**Your assignment**
Please quote every entry below word for word, keeping each line in its original order.

══ Given records

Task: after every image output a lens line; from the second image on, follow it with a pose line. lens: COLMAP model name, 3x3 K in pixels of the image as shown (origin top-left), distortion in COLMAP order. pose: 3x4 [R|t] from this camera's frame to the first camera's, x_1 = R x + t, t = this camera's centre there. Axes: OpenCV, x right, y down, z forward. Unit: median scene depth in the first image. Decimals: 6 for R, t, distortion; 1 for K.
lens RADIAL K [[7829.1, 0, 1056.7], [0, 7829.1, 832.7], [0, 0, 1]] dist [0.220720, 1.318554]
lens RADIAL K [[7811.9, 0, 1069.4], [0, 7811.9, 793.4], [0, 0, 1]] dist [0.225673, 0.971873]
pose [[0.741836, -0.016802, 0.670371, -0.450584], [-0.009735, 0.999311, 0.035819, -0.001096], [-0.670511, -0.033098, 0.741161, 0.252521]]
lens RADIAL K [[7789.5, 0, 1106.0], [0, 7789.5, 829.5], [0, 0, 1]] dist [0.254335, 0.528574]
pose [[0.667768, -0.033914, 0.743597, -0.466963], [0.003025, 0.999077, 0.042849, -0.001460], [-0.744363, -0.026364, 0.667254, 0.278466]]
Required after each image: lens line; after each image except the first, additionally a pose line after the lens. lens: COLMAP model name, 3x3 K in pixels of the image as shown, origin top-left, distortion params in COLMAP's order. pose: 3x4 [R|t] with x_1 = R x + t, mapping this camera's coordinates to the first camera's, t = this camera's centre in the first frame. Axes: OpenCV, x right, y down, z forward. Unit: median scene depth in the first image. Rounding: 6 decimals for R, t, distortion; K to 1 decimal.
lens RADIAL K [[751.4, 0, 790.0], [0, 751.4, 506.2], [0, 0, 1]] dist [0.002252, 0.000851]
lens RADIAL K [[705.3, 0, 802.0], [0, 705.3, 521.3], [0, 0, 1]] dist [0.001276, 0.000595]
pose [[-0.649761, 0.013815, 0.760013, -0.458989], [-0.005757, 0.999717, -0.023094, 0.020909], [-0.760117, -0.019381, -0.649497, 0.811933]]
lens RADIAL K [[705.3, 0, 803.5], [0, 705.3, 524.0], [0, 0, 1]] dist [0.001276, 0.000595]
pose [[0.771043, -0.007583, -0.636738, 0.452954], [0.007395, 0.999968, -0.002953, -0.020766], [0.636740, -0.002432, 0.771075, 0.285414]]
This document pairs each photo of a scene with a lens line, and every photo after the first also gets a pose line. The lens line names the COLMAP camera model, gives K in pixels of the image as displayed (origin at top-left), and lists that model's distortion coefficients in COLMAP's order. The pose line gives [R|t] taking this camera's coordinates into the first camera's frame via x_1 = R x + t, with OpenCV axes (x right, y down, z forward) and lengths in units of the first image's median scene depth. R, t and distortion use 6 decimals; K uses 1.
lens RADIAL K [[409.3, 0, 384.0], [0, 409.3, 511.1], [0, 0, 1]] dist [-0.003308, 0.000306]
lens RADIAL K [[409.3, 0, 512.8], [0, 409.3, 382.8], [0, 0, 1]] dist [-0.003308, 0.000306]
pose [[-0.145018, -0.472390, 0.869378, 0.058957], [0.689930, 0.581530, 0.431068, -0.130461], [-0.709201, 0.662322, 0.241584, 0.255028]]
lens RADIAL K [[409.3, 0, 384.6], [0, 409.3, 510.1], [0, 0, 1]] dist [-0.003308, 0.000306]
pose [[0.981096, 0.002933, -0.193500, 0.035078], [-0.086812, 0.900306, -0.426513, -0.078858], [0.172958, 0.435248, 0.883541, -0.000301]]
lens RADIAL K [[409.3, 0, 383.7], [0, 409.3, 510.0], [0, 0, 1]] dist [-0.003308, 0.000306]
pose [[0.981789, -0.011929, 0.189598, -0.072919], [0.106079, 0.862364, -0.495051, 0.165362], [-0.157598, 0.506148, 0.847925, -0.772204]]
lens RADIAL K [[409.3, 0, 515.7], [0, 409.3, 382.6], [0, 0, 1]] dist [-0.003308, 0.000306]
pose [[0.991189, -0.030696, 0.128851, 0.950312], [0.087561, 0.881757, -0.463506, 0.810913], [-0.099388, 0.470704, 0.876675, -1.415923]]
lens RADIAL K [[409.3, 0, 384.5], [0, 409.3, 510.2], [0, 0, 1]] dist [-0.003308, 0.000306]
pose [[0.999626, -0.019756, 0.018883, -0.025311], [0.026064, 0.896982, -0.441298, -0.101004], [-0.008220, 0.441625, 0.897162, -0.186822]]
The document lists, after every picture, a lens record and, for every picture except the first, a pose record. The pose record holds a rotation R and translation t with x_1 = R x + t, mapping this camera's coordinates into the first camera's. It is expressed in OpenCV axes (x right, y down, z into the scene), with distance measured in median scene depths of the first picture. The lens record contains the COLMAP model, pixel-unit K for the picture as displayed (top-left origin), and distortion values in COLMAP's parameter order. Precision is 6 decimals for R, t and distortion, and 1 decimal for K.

════

**Reply to the task**
Task: after every image output a lens line; from the second image on, follow it with a pose line. lens: COLMAP model name, 3x3 K in pixels of the image as shown (origin top-left), distortion in COLMAP order. pose: 3x4 [R|t] from this camera's frame to the first camera's, x_1 = R x + t, t = this camera's centre there. Axes: OpenCV, x right, y down, z forward. Unit: median scene depth in the first image. Decimals: 6 for R, t, distortion; 1 for K.
lens RADIAL K [[7829.1, 0, 1056.7], [0, 7829.1, 832.7], [0, 0, 1]] dist [0.220720, 1.318554]
lens RADIAL K [[7811.9, 0, 1069.4], [0, 7811.9, 793.4], [0, 0, 1]] dist [0.225673, 0.971873]
pose [[0.741836, -0.016802, 0.670371, -0.450584], [-0.009735, 0.999311, 0.035819, -0.001096], [-0.670511, -0.033098, 0.741161, 0.252521]]
lens RADIAL K [[7789.5, 0, 1106.0], [0, 7789.5, 829.5], [0, 0, 1]] dist [0.254335, 0.528574]
pose [[0.667768, -0.033914, 0.743597, -0.466963], [0.003025, 0.999077, 0.042849, -0.001460], [-0.744363, -0.026364, 0.667254, 0.278466]]
Required after each image: lens line; after each image except the first, additionally a pose line after the lens. lens: COLMAP model name, 3x3 K in pixels of the image as shown, origin top-left, distortion params in COLMAP's order. pose: 3x4 [R|t] with x_1 = R x + t, mapping this camera's coordinates to the first camera's, t = this camera's centre in the first frame. Axes: OpenCV, x right, y down, z forward. Unit: median scene depth in the first image. Rounding: 6 decimals for R, t, distortion; K to 1 decimal.
lens RADIAL K [[751.4, 0, 790.0], [0, 751.4, 506.2], [0, 0, 1]] dist [0.002252, 0.000851]
lens RADIAL K [[705.3, 0, 802.0], [0, 705.3, 521.3], [0, 0, 1]] dist [0.001276, 0.000595]
pose [[-0.649761, 0.013815, 0.760013, -0.458989], [-0.005757, 0.999717, -0.023094, 0.020909], [-0.760117, -0.019381, -0.649497, 0.811933]]
lens RADIAL K [[705.3, 0, 803.5], [0, 705.3, 524.0], [0, 0, 1]] dist [0.001276, 0.000595]
pose [[0.771043, -0.007583, -0.636738, 0.452954], [0.007395, 0.999968, -0.002953, -0.020766], [0.636740, -0.002432, 0.771075, 0.285414]]
This document pairs each photo of a scene with a lens line, and every photo after the first also gets a pose line. The lens line names the COLMAP camera model, gives K in pixels of the image as displayed (origin at top-left), and lists that model's distortion coefficients in COLMAP's order. The pose line gives [R|t] taking this camera's coordinates into the first camera's frame via x_1 = R x + t, with OpenCV axes (x right, y down, z forward) and lengths in units of the first image's median scene depth. R, t and distortion use 6 decimals; K uses 1.
lens RADIAL K [[409.3, 0, 384.0], [0, 409.3, 511.1], [0, 0, 1]] dist [-0.003308, 0.000306]
lens RADIAL K [[409.3, 0, 512.8], [0, 409.3, 382.8], [0, 0, 1]] dist [-0.003308, 0.000306]
pose [[-0.145018, -0.472390, 0.869378, 0.058957], [0.689930, 0.581530, 0.431068, -0.130461], [-0.709201, 0.662322, 0.241584, 0.255028]]
lens RADIAL K [[409.3, 0, 384.6], [0, 409.3, 510.1], [0, 0, 1]] dist [-0.003308, 0.000306]
pose [[0.981096, 0.002933, -0.193500, 0.035078], [-0.086812, 0.900306, -0.426513, -0.078858], [0.172958, 0.435248, 0.883541, -0.000301]]
lens RADIAL K [[409.3, 0, 383.7], [0, 409.3, 510.0], [0, 0, 1]] dist [-0.003308, 0.000306]
pose [[0.981789, -0.011929, 0.189598, -0.072919], [0.106079, 0.862364, -0.495051, 0.165362], [-0.157598, 0.506148, 0.847925, -0.772204]]
lens RADIAL K [[409.3, 0, 515.7], [0, 409.3, 382.6], [0, 0, 1]] dist [-0.003308, 0.000306]
pose [[0.991189, -0.030696, 0.128851, 0.950312], [0.087561, 0.881757, -0.463506, 0.810913], [-0.099388, 0.470704, 0.876675, -1.415923]]
lens RADIAL K [[409.3, 0, 384.5], [0, 409.3, 510.2], [0, 0, 1]] dist [-0.003308, 0.000306]
pose [[0.999626, -0.019756, 0.018883, -0.025311], [0.026064, 0.896982, -0.441298, -0.101004], [-0.008220, 0.441625, 0.897162, -0.186822]]
The document lists, after every picture, a lens record and, for every picture except the first, a pose record. The pose record holds a rotation R and translation t with x_1 = R x + t, mapping this camera's coordinates into the first camera's. It is expressed in OpenCV axes (x right, y down, z into the scene), with distance measured in median scene depths of the first picture. The lens record contains the COLMAP model, pixel-unit K for the picture as displayed (top-left origin), and distortion values in COLMAP's parameter order. Precision is 6 decimals for R, t and distortion, and 1 decimal for K.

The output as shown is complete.